À beira do fim, foi Eduarda Proença de Carvalho que tocou no ponto fundamental de toda a questão: que não era nem nunca foi vontade dos membros fazerem uma Assembleia Geral assim, que sabiam a responsabilidade da mesma mas que tinham de respeitar as suas competências e os estatutos, em relação ao pedido de marcação de uma reunião magna com tantos votos já na mão (sendo que bastavam apenas 1.000 para isso). Bruno de Carvalho disse que os estatutos devem ser cumpridos mas que isso depende do bom senso e da lei, anunciando já uma série de situações que deveriam estar irregulares (sem chegar a nomear as mesmas) na marcação do ato.

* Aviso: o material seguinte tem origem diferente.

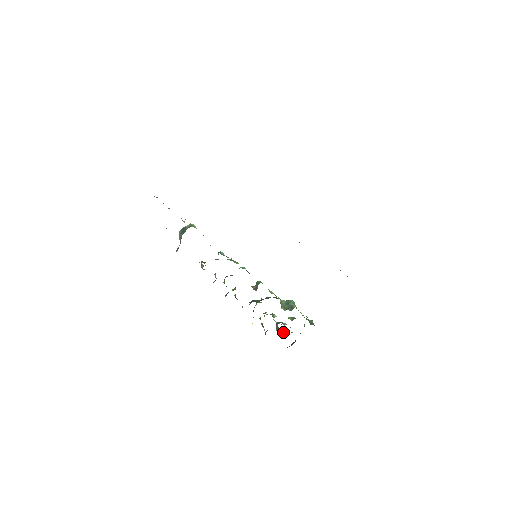
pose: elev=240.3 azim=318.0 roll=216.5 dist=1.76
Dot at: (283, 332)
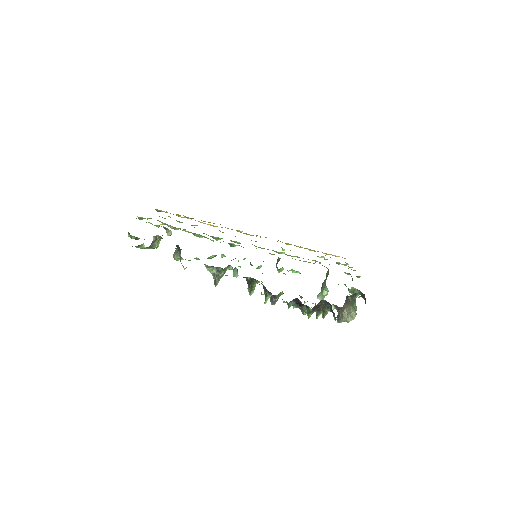
Dot at: (346, 301)
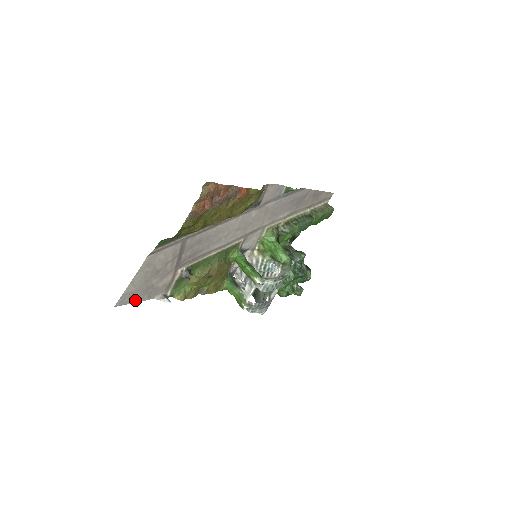
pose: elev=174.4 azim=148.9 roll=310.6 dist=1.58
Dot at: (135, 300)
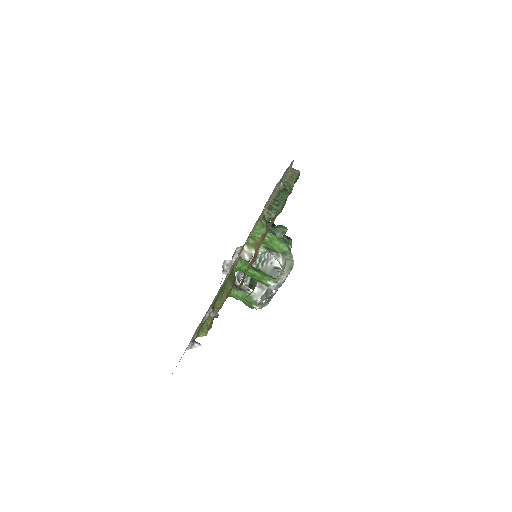
Dot at: occluded
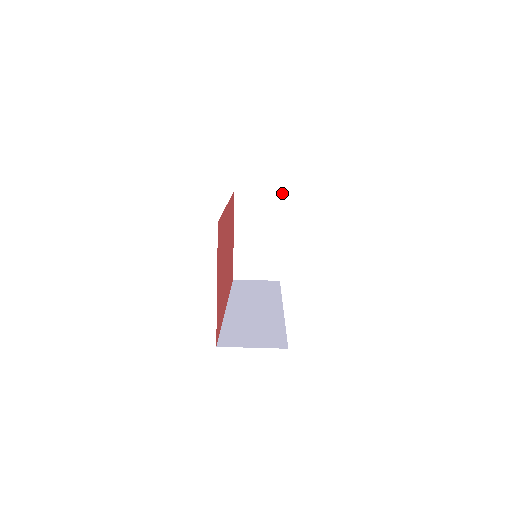
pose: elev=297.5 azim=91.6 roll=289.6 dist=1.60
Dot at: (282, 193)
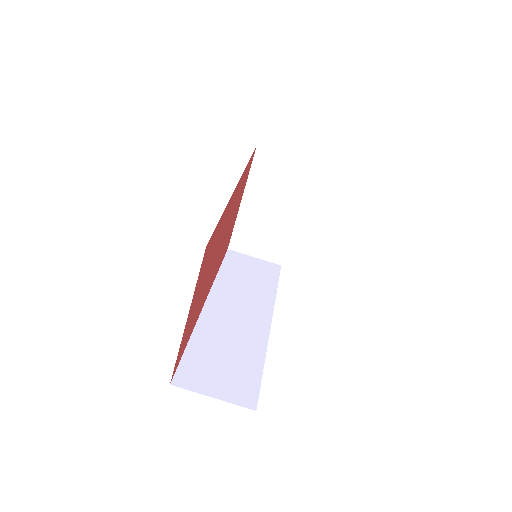
Dot at: occluded
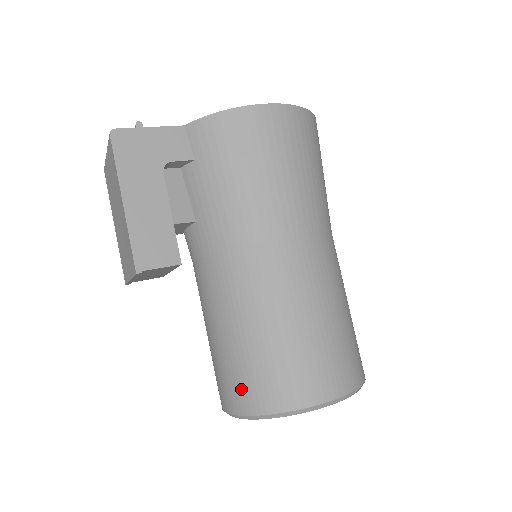
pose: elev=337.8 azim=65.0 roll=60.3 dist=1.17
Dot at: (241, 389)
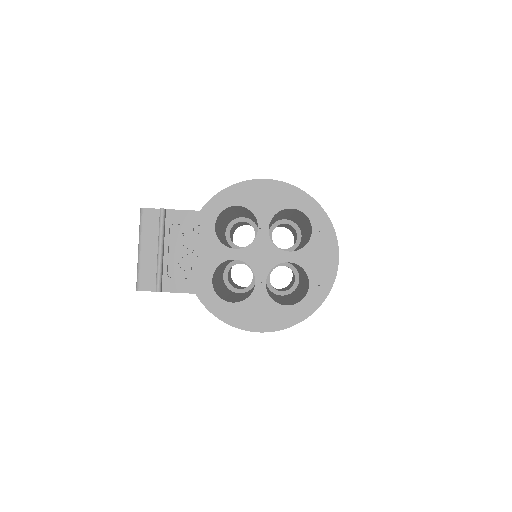
Dot at: occluded
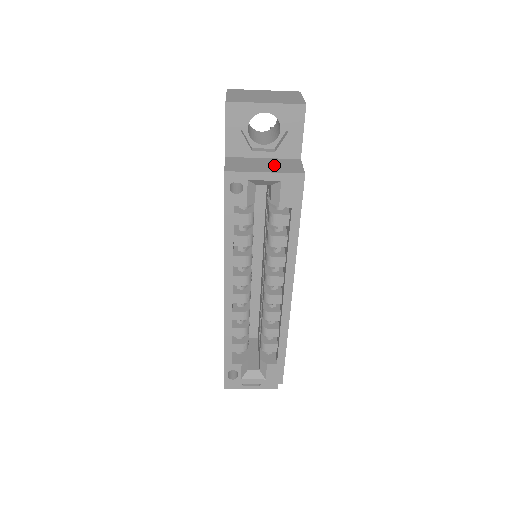
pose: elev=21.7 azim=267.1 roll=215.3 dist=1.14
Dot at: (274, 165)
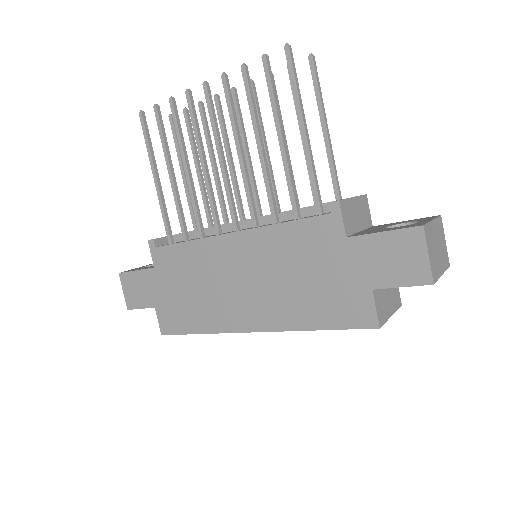
Dot at: (392, 296)
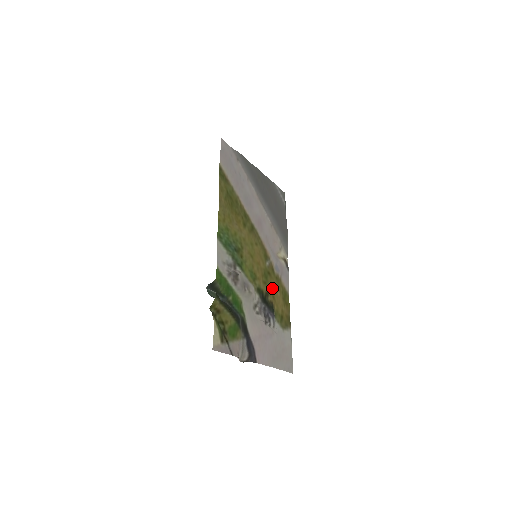
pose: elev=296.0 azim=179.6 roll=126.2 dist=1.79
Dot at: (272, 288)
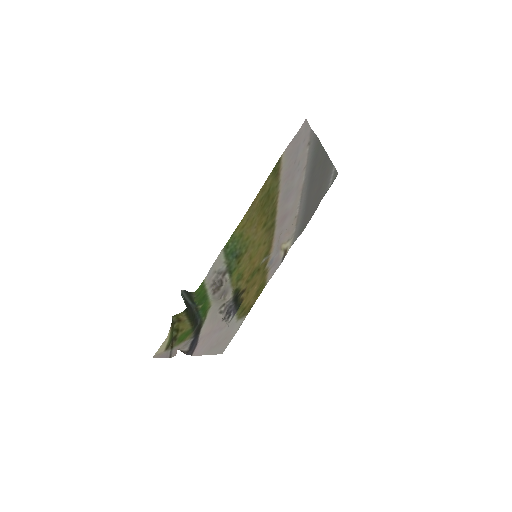
Dot at: (252, 284)
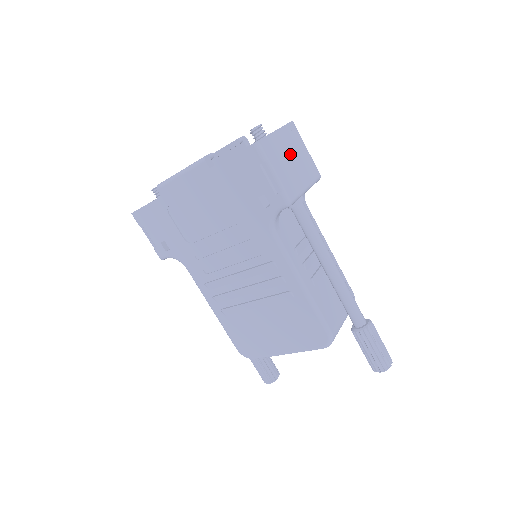
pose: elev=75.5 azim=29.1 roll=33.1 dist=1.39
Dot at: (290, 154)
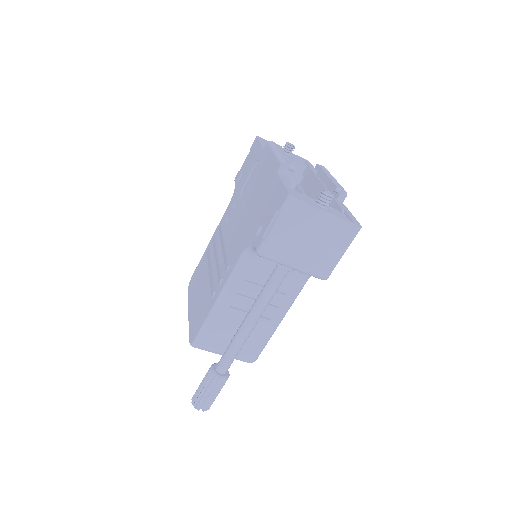
Dot at: (315, 237)
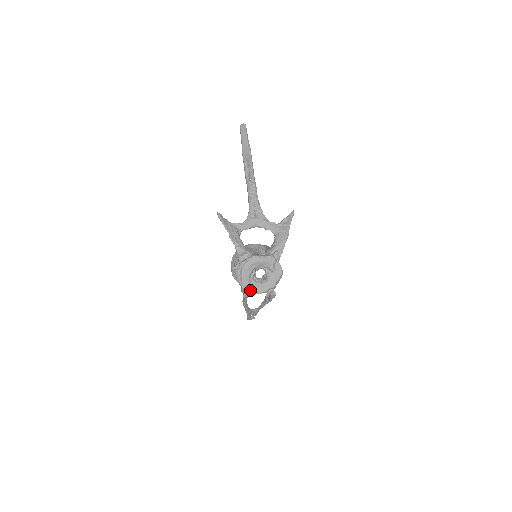
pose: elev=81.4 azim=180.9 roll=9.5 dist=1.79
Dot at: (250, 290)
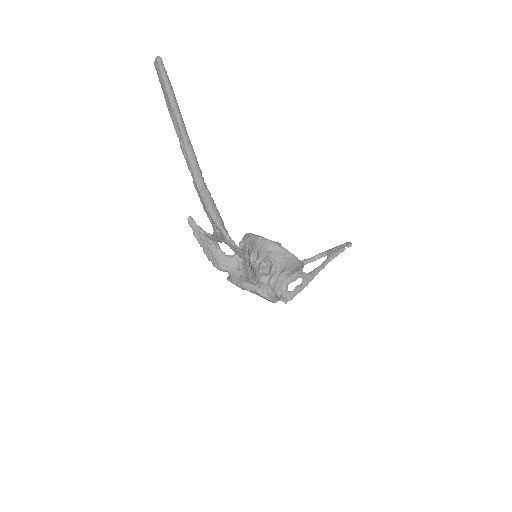
Dot at: occluded
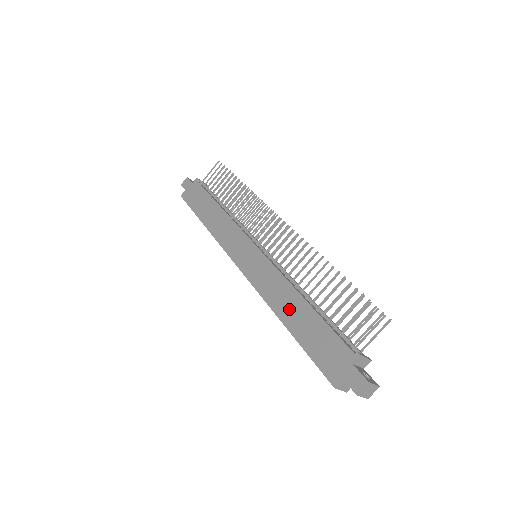
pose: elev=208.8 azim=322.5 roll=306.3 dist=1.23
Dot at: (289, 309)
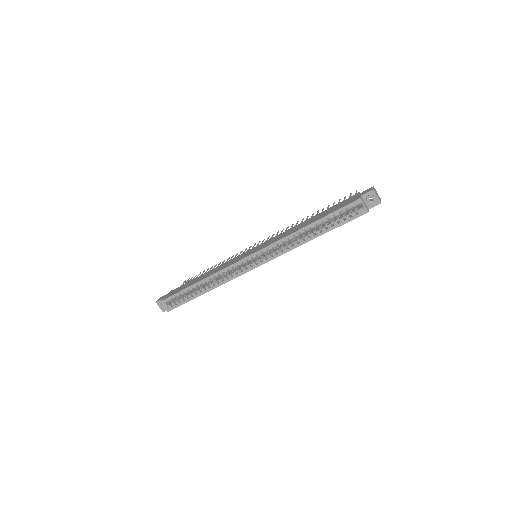
Dot at: (303, 224)
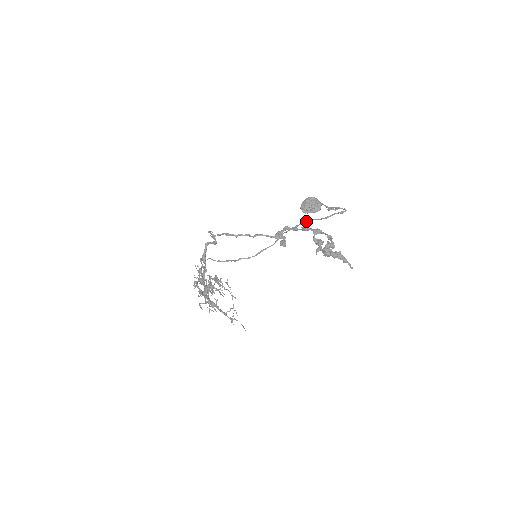
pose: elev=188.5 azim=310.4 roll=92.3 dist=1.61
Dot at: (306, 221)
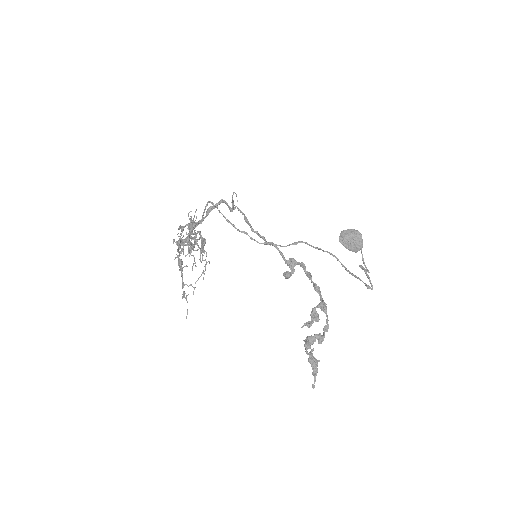
Dot at: (332, 255)
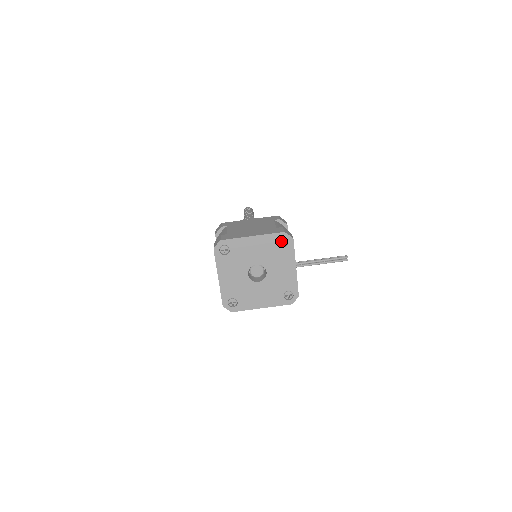
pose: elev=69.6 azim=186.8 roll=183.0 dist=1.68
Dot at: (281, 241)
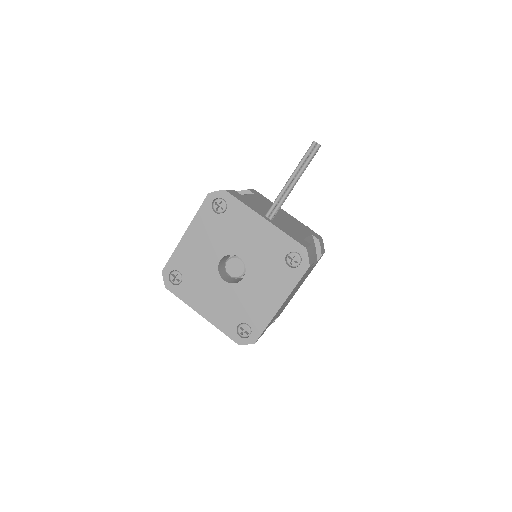
Dot at: (216, 207)
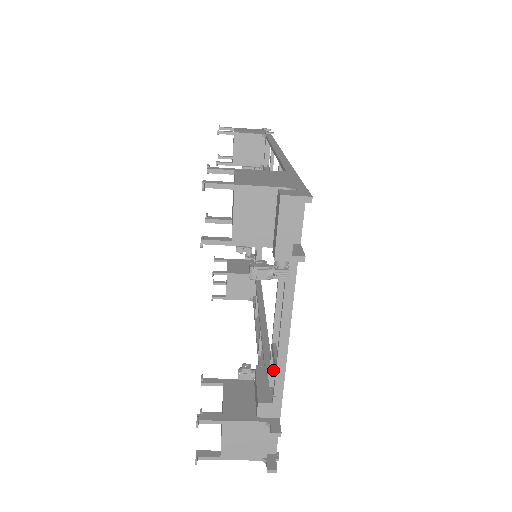
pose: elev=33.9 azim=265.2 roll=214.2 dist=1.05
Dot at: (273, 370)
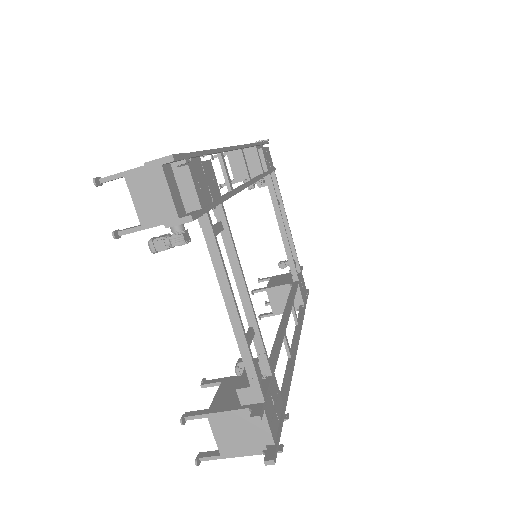
Dot at: (261, 357)
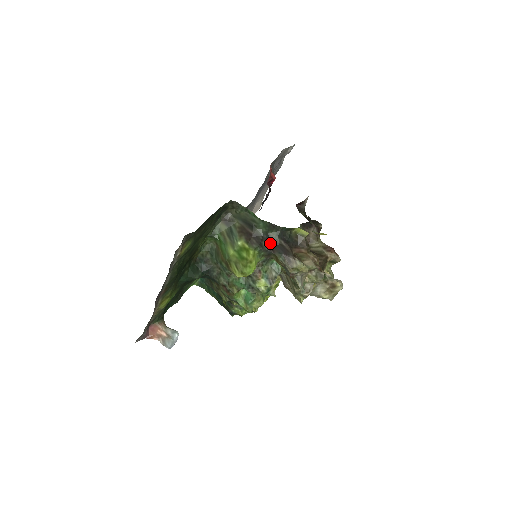
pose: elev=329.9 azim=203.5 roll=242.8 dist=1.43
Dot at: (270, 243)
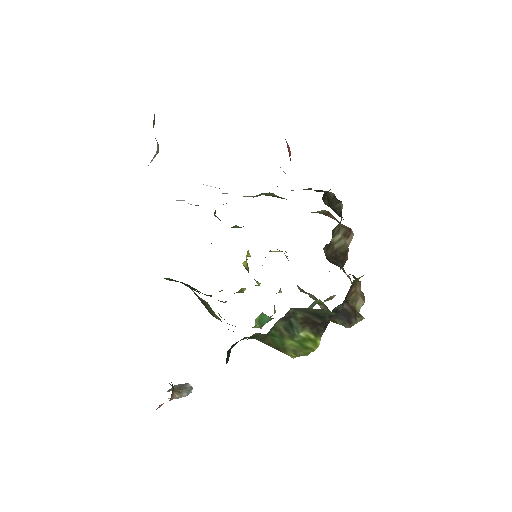
Dot at: (333, 315)
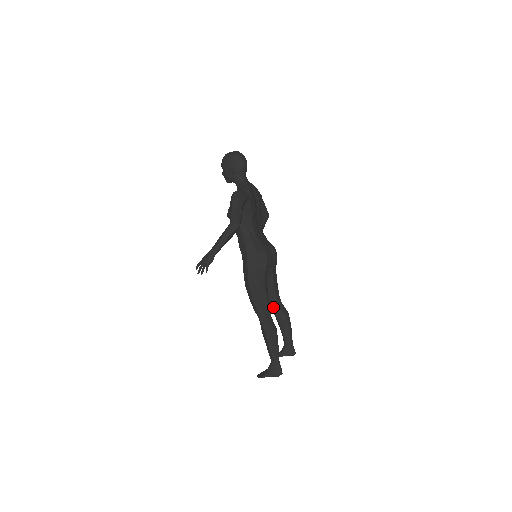
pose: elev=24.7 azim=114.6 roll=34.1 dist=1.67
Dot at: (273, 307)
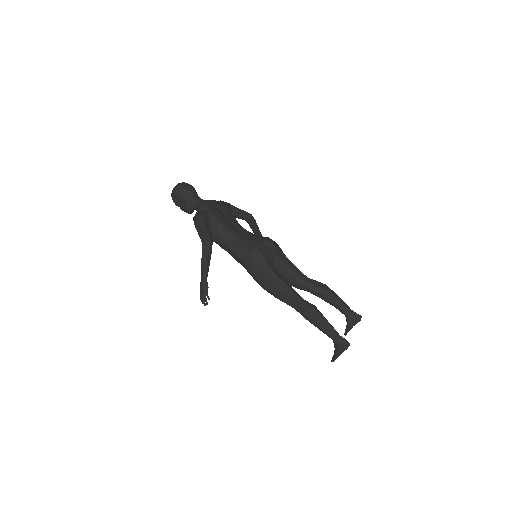
Dot at: (307, 289)
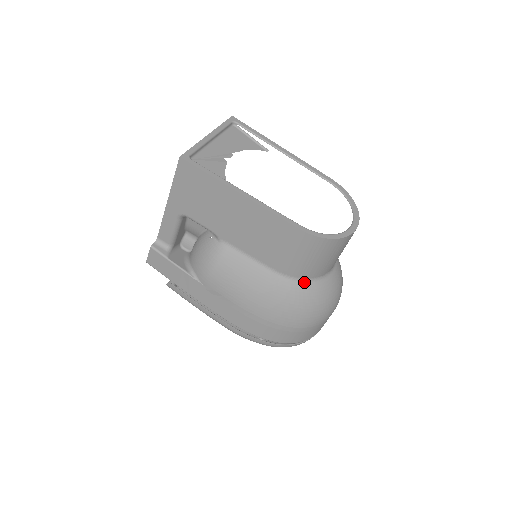
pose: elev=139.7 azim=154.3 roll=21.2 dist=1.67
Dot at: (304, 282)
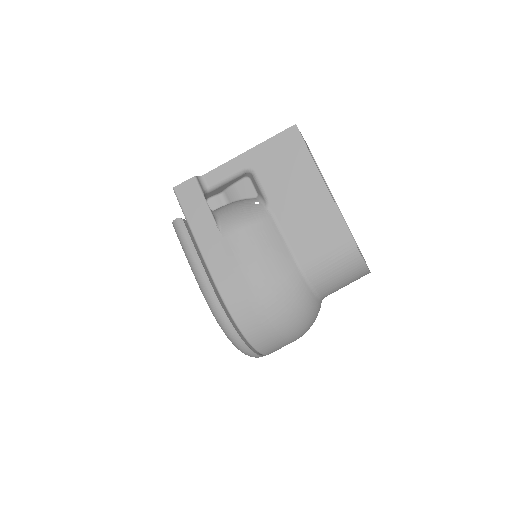
Dot at: (309, 288)
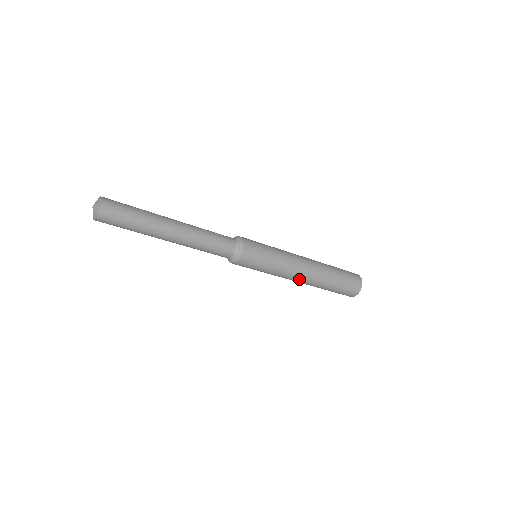
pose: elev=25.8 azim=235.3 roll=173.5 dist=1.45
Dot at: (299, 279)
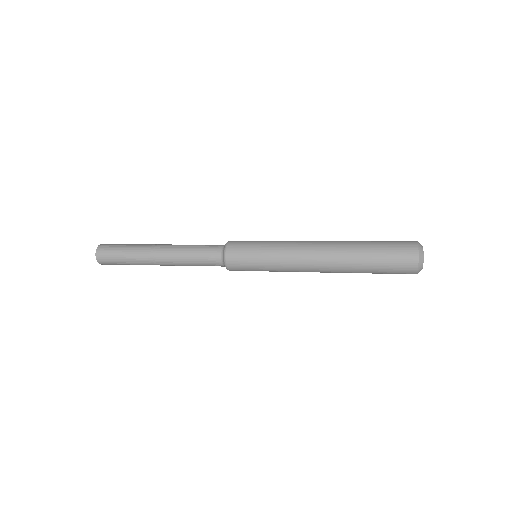
Dot at: (313, 263)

“O presidente do Conselho Diretivo disse que o Conselho Diretivo irá combater uma eventual convocatória de AG de destituição, por todas as formas jurídicas que forem convenientes. Após este momento, os membros demissionários da Mesa da Assembleia Geral e do Conselho Fiscal e Disciplinar saíram da sala. Em resultado desta saída os trabalhos terminaram, tendo a reunião sido encerrada. Foi lavrada a presente proposta de ata, a qual não pode ser assinada por todos os presentes, em virtude de os referidos se terem ausentado”, termina o documento apresentado no email enviado aos sócios como ata mas que, como se percebe pelas últimas linhas e pela falta das assinaturas dos presentes no encontro, não cumpre os requisitos necessários para ser considerada como tal.

À tarde, a Mesa da Assembleia Geral do Sporting respondeu através de um comunicado ao “documento designado Ata da reunião dos órgãos sociais do Sporting de 24 de maio”. Numa missiva com quatro pontos, o órgão que se encontra demissionário referiu que “o documento em causa não reflete o teor da reunião plenária dos órgãos sociais; não foi exibido, nem lido, nem assinado por qualquer um dos presentes”, “Uma vez que não constitui qualquer ata do clube, a sua designação e divulgação como tal, causa danos à imagem e honra da instituição Sporting (…) O teor encontra-se manipulado, truncado e incompleto, contendo um conjunto vasto de falsidades, de intervenções parcialmente transcritas e outras totalmente descontextualizadas, acrescenta o comunicado.

“Para além de ilegal, nos termos gerais de Direito, a divulgação pública do documento em causa preenche também, objetiva e subjetivamente, uma prática criminosa que não pode deixar de merecer a respetiva censura e resposta, pelo que, na defesa dos interesses do Sporting enquanto instituição de Utilidade Pública Desportiva, considera-se que se impõe sobre a Procuradoria-Geral da República uma investigação sob a situação da designada ata, tendo sobretudo em conta que a sua divulgação pública constitui prática dolosa e enganosa”, refere, prosseguindo: “Por entender que não pode, nem deve, estar constantemente a responder a provocações e práticas ilegais constantes do Conselho Diretivo, que apenas prejudicam a imagem e os destinos do clube, vem a Mesa da esclarecer que só se pronunciará nos termos estatutários e na defesa dos superiores interesses do Clube”.